Your exchanges sound interesting, but what a pity there are no discussions on technique!

jeannine (not verified)

thank you Caroline for remembering this. I found the link to the thread by running a general search on paper.

www.weavolution.com/node/4090  It was some time ago.look for post 10 and 13(esmecat) ,about spinning tissues.  I  have used my spindle to spin the paper of some magezines.It was rather time consuming so I did no more than an experiment.

greetings

jeannine

felizitas (not verified)

Jeannine, doing your experiments, did you find a paper that was more suitable than others?

I have seen there is Kozo Japanese paper in 100% down to 10%. Its very expensive.

Felizitas

Aunt Janet (not verified)

I have done a little bit of paper spinning.  I did some wrapping paper with bright colors.  I have also spun kozo.  Kozo is great.  Handmade papers with long fibers work very well.  They will hold together better for weaving, too.  The wrapping paper broke easily and the kozo held together great.  You can make the Kozo yarn quite thin too. 

Janet

jeannine (not verified)

I have worked on a trial and error base.As newspaper is not strong enough when wet I then tried several publicitymagazines and folders. Some  quality of the paper is better, other is as weak as newspaper. I guess that tissuepaper with a high amount of cellulose fibers is also very suitable. I took the most colorfull page for a playfull effect.

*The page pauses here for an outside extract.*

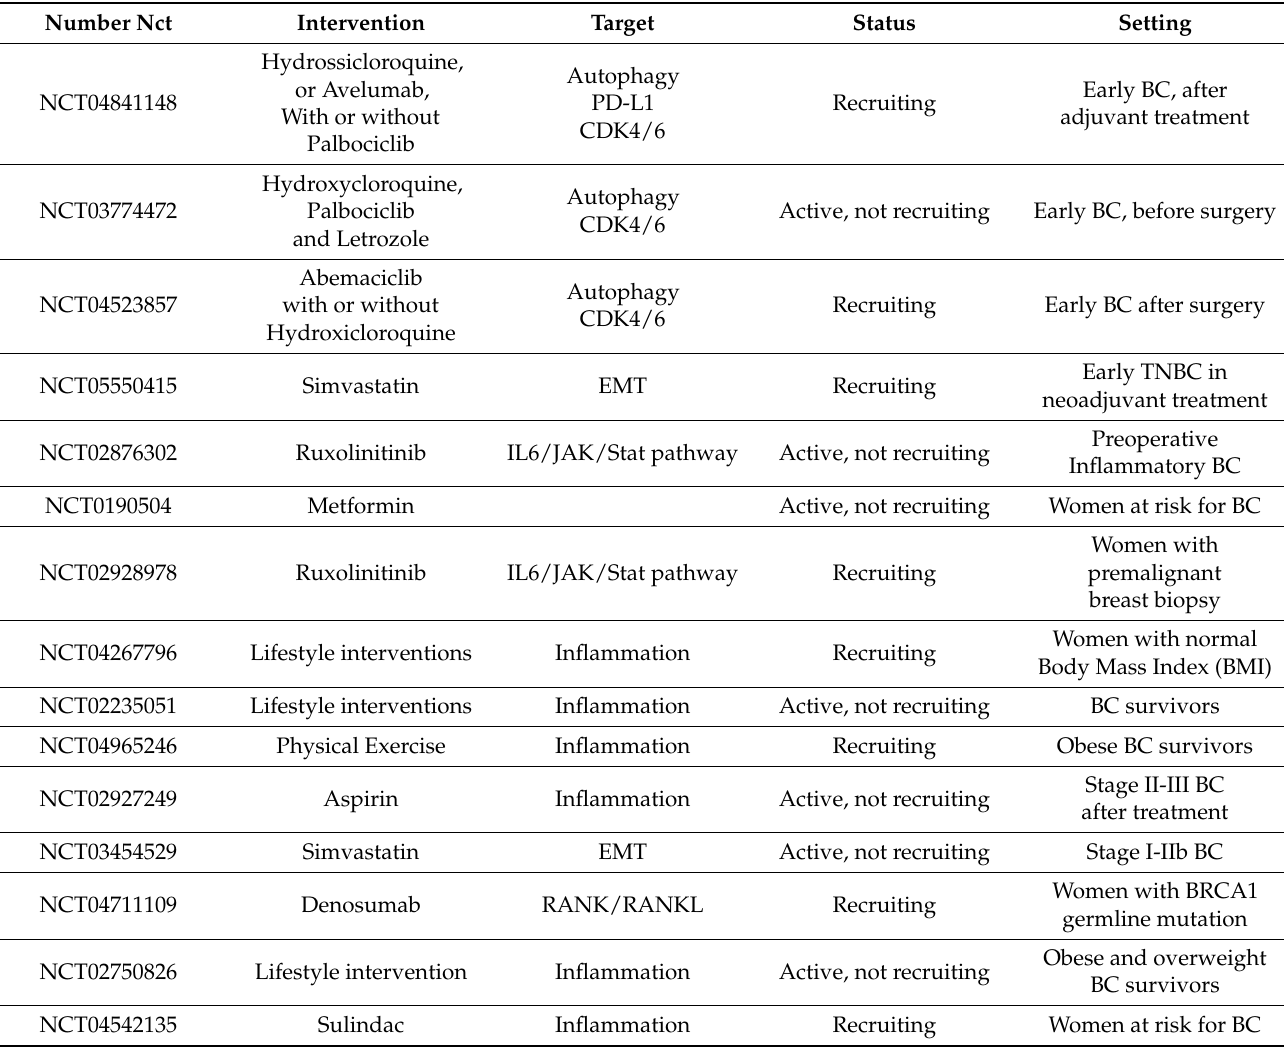
Table 1. List of ongoing trials with a dormancy-based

Here in Belgium I have never seen Kozo paper.Just saw how it was made in a documentary about Japanese crafts on televison long time ago.I don't have time to do more experiments right now.

felizitas (not verified)

I have done my first experiments with newspaper. I cut it zig-zag into stripes . I could spin it dry, but it was better humid. A certain humidity made it smooth and let it twist together  well. At the turning points it was difficult. I would have liked this spots dryer. Anyway I got a nice yarn and use a left over warp for 10 x 20 cm fabric.                     

Aunt Janet (not verified)

That looks good.  What was the warp material?  What would be a good use for woven paper cloth?

felizitas (not verified)

The warp is Splytex. For the moment I cannot remember the count, but it is suitable for rugs, carpets ... The material is quite stiff. But it was easy weaving. No braking yarns.